*Aim of the exercise*: Print, word for word, only the lines of the material below, starting with the line that contains "Cuando exista una total coincidencia" and going on through the line that contains "el fiduciario le atribuirá a éstos, en la", with both of those lines included.

*Records shown*:
++++

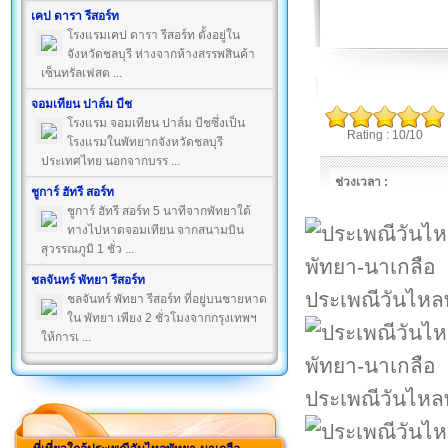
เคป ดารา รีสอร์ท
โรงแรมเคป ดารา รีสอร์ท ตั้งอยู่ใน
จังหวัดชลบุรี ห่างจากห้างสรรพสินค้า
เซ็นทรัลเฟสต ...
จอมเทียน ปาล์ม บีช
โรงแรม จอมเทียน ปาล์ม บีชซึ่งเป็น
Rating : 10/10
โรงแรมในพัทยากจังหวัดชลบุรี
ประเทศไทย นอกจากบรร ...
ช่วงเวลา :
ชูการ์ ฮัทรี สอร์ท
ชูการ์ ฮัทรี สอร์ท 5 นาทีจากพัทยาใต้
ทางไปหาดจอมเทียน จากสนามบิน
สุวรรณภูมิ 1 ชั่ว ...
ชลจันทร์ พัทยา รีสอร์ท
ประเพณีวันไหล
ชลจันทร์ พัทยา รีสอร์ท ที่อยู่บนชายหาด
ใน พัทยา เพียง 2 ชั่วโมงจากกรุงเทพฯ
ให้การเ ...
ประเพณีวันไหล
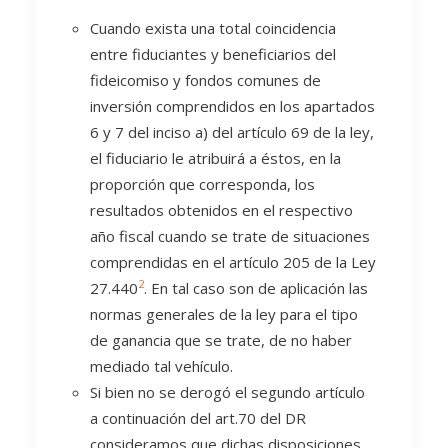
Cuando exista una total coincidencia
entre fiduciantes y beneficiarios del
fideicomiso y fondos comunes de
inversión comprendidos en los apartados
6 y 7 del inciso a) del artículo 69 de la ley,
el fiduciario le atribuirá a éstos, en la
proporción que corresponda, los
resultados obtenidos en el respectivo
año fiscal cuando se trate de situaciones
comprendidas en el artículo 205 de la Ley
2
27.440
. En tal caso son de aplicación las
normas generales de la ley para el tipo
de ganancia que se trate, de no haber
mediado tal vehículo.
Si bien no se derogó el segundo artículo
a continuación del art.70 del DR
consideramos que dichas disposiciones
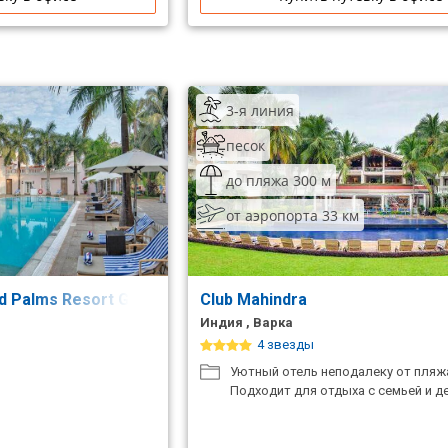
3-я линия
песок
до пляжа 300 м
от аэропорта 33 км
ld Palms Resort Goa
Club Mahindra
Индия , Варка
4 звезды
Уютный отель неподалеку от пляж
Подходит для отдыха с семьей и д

++++

*Written reply*:
Cuando exista una total coincidencia
entre fiduciantes y beneficiarios del
fideicomiso y fondos comunes de
inversión comprendidos en los apartados
6 y 7 del inciso a) del artículo 69 de la ley,
el fiduciario le atribuirá a éstos, en la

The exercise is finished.